Song
- Released: 1939 by Robbins Music Corp.
- Songwriters: Matty Malneck, Frank Signorelli, Mitchell Parish

= Stairway to the Stars =

1939 popular song by Malneck, Signorelli, and Parish

"Stairway to the Stars" is a popular song composed by Matty Malneck and Frank Signorelli, with lyrics by Mitchell Parish. It was based on a theme from Malneck and Signorelli's 1934 instrumental piece, "Park Avenue Fantasy."

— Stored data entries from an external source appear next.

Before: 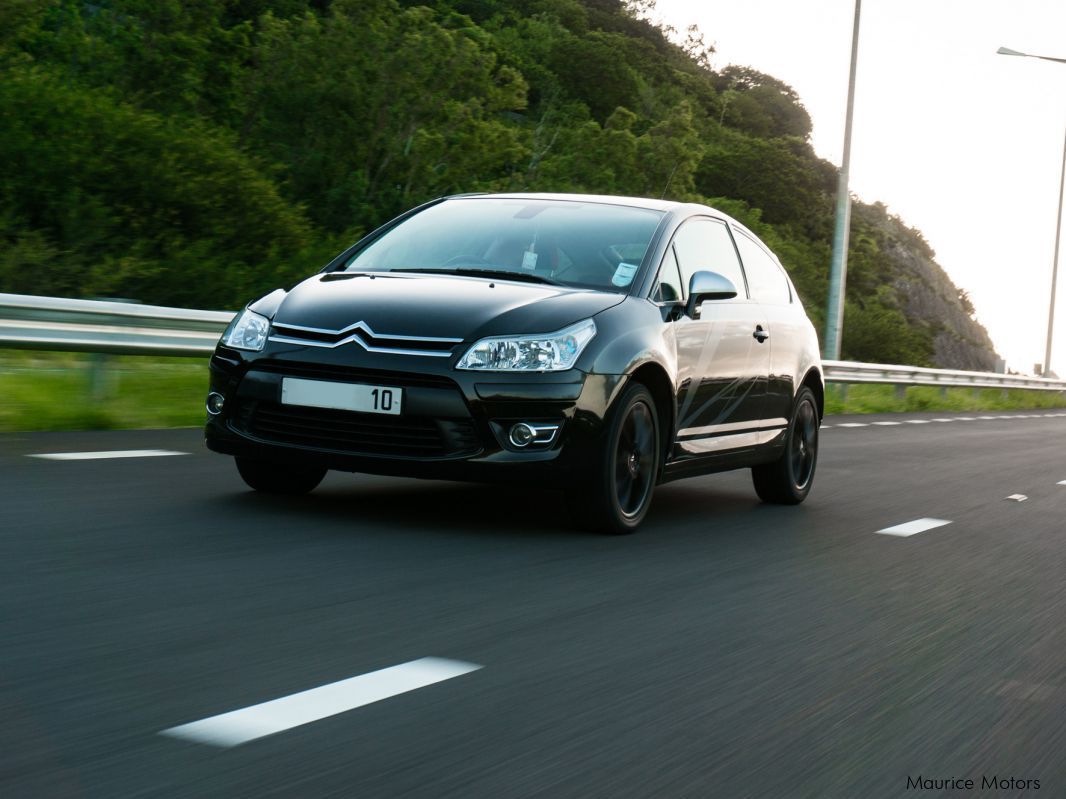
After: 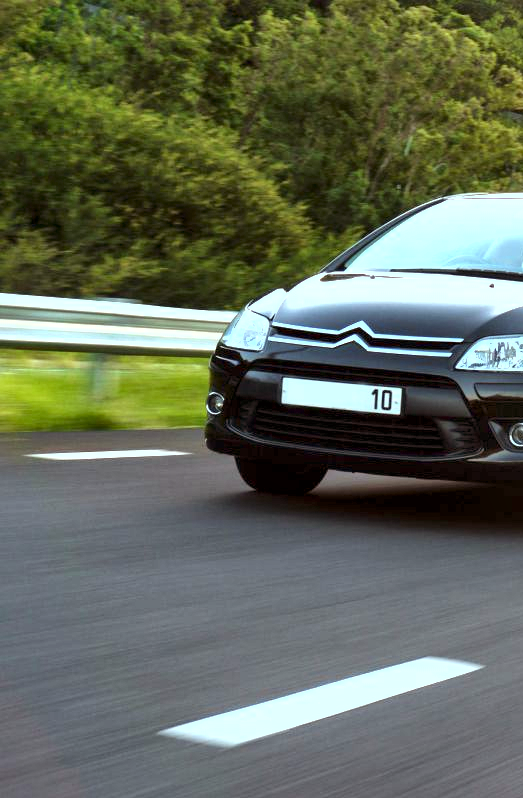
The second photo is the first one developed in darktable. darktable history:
crop and rotate: left 0%, top 0%, right 50.845%
color correction: highlights a* -0.182, highlights b* -0.124
local contrast: mode bilateral grid, contrast 20, coarseness 50, detail 150%, midtone range 0.2
shadows and highlights: low approximation 0.01, soften with gaussian
rgb levels: mode RGB, independent channels, levels [[0, 0.474, 1], [0, 0.5, 1], [0, 0.5, 1]]
exposure: black level correction 0, exposure 1.5 EV, compensate exposure bias true, compensate highlight preservation false
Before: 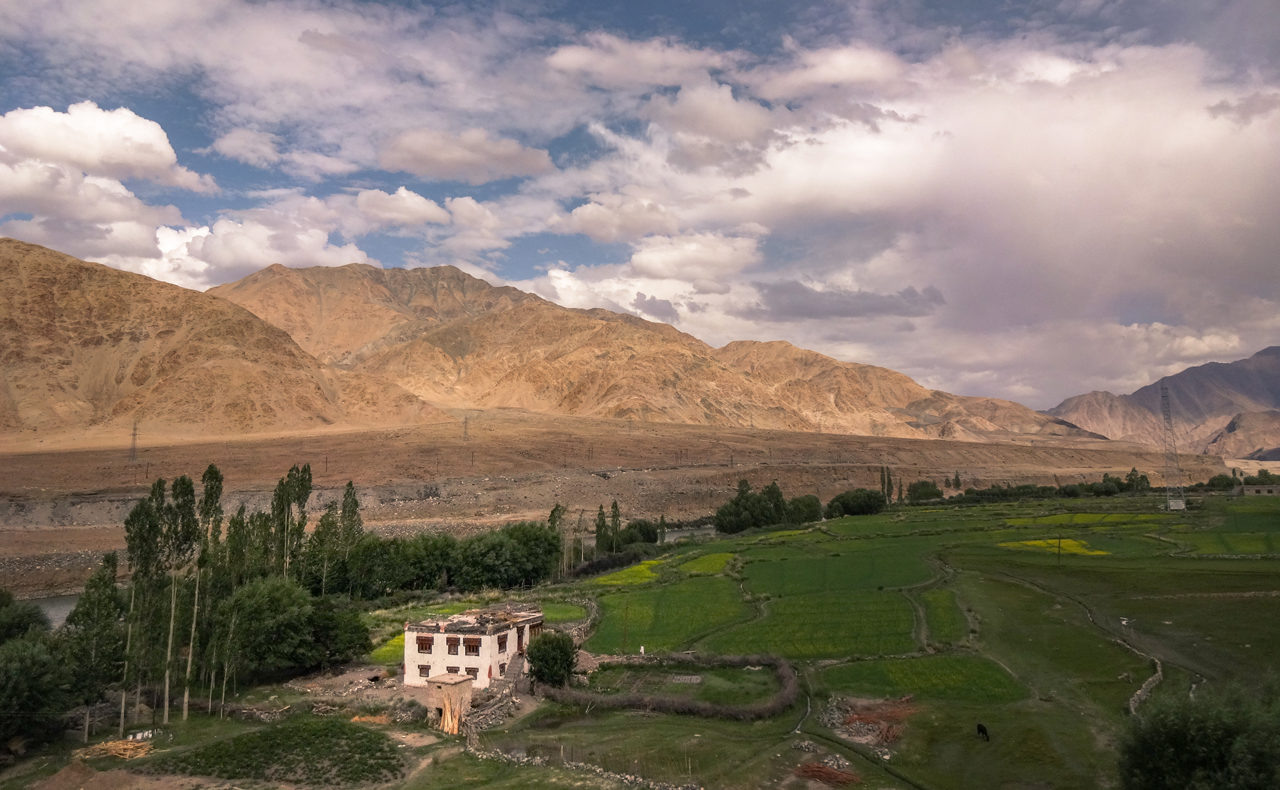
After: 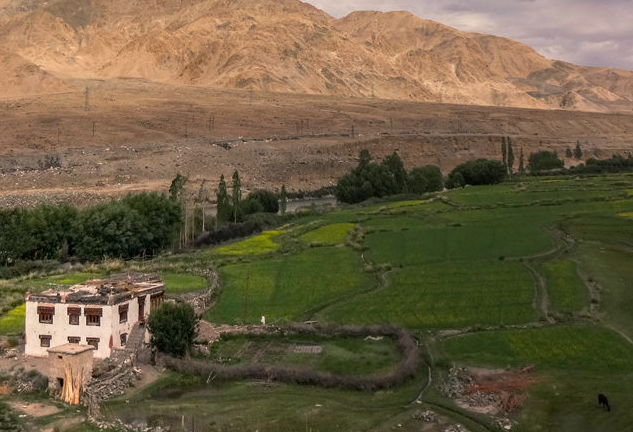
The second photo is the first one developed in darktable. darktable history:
exposure: black level correction 0.001, compensate highlight preservation false
crop: left 29.672%, top 41.786%, right 20.851%, bottom 3.487%
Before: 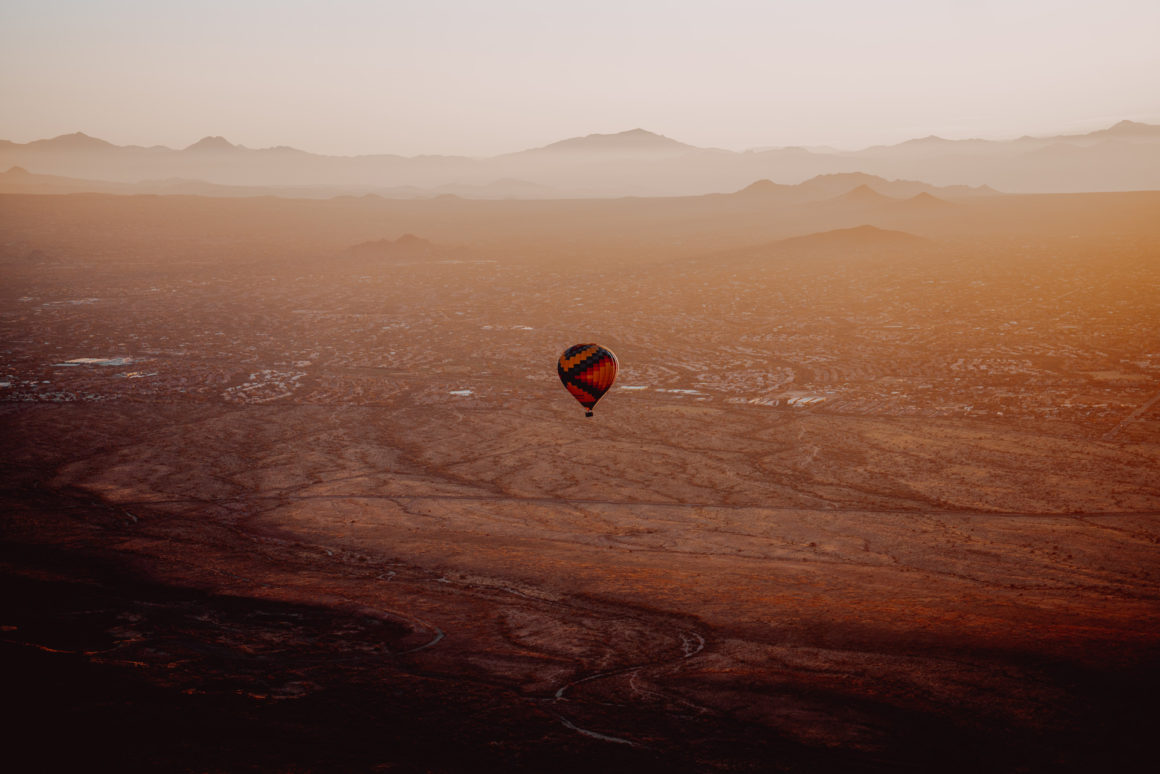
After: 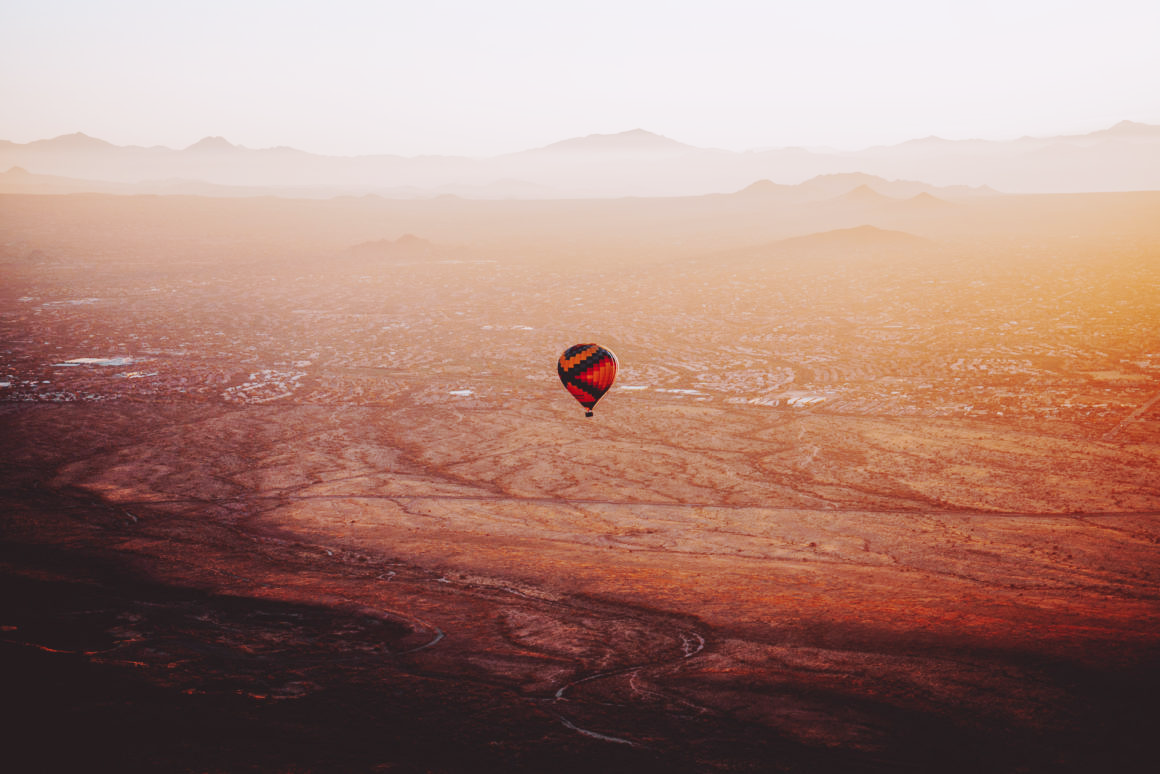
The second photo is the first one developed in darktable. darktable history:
color calibration: illuminant as shot in camera, x 0.358, y 0.373, temperature 4628.91 K
base curve: curves: ch0 [(0, 0.007) (0.028, 0.063) (0.121, 0.311) (0.46, 0.743) (0.859, 0.957) (1, 1)], exposure shift 0.01, preserve colors none
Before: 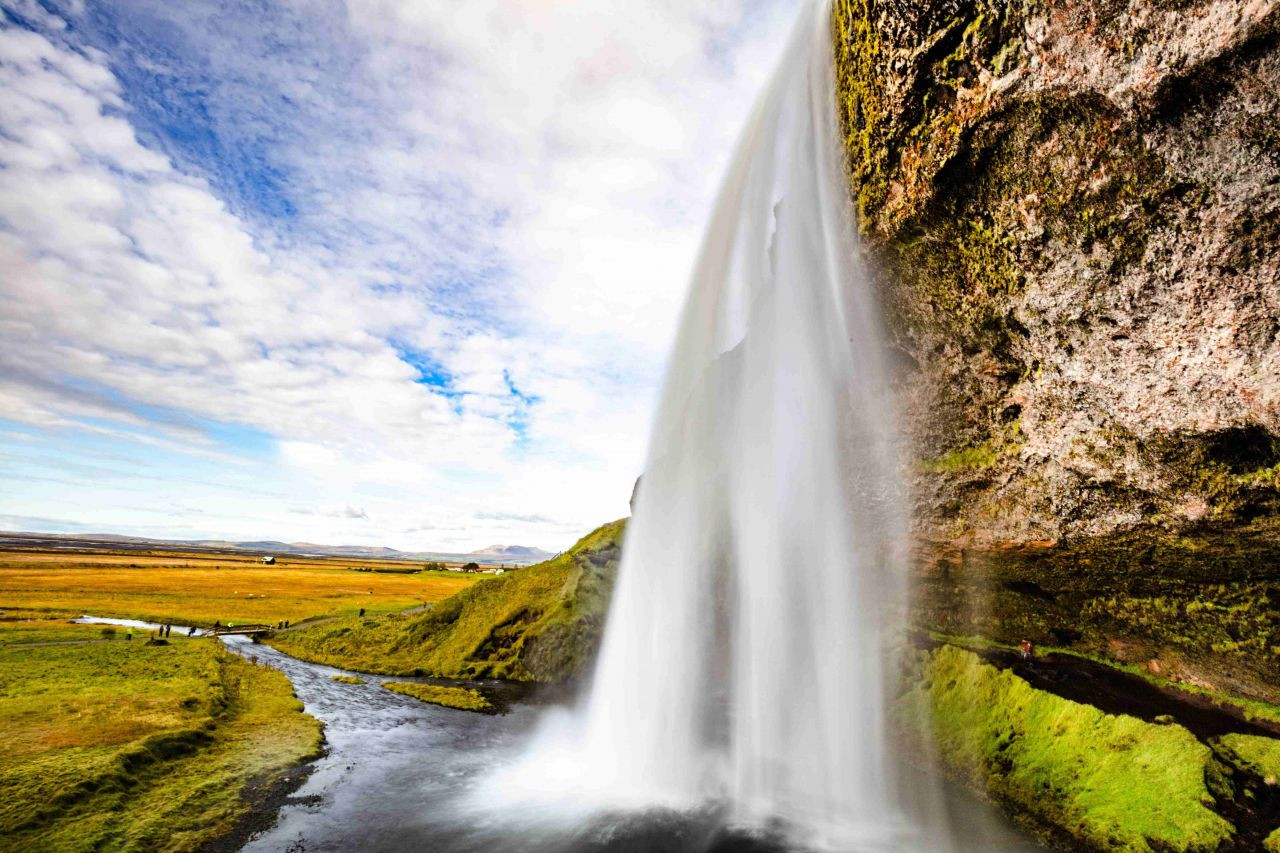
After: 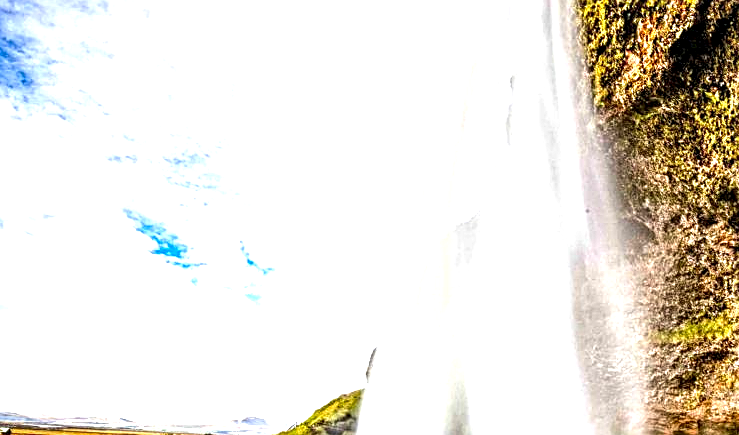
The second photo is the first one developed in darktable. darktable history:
crop: left 20.658%, top 15.164%, right 21.575%, bottom 33.788%
exposure: black level correction 0, exposure 1.104 EV, compensate highlight preservation false
sharpen: on, module defaults
local contrast: highlights 21%, shadows 70%, detail 170%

Hit recordings in 1939 were by Glenn Miller, Kay Kyser, Jimmy Dorsey and by Al Donohue. The Glenn Miller recording on RCA Bluebird reached no. 1 on the Your Hit Parade chart.

==Notable recordings==
- Glenn Miller and His Orchestra, vocals by Ray Eberle (May 9, 1939)
- Ella Fitzgerald and her Famous Orchestra (June 29, 1939)
- The Ink Spots – 1939 NBC radio Broadcast (July 12, 1939)
- Jimmy Dorsey and his Orchestra, vocals by Bob Eberly (1939)
- Kay Kyser and his Orchestra, vocals by Harry Babbitt (1939)
- Al Donahue and his Orchestra, vocals by Paula Kelly (1939)
- Dinah Washington with Chubby Jackson's Orchestra (1947)
- Buddy DeFranco quartet – New York (1953)
- Bud Powell – Piano Interpretations by Bud Powell (1956)
- Sarah Vaughan – At Mister Kelly's (1957)
- Lee Konitz – Very Cool (1957)
- Ella Fitzgerald – Hello, Love (1960)
- Johnny Mathis – I'll Buy You a Star (1961)
- Milt Jackson and Wes Montgomery – Bags Meets Wes! (1962)
- Stan Kenton – Adventures In Jazz (1962)
- Bill Evans – Moon Beams (1962)
- Dexter Gordon – Our Man in Paris (1963)
- Johnny Hartman – I Just Dropped by to Say Hello (1964)
- Benny Goodman – An Album of Swing Classics (1967)
- Carmen Cavallaro – Decca - recorded in 1947, relaeased as a reissue in (1973)
- Natalie Cole – Don't Look Back (1980)
- Mel Tormé – An Evening with Mel Tormé (1994)
- Ian Shaw – The Abbey Road Sessions (2011)

==Notable uses==
- Major theme in the 1959 motion picture Some Like It Hot.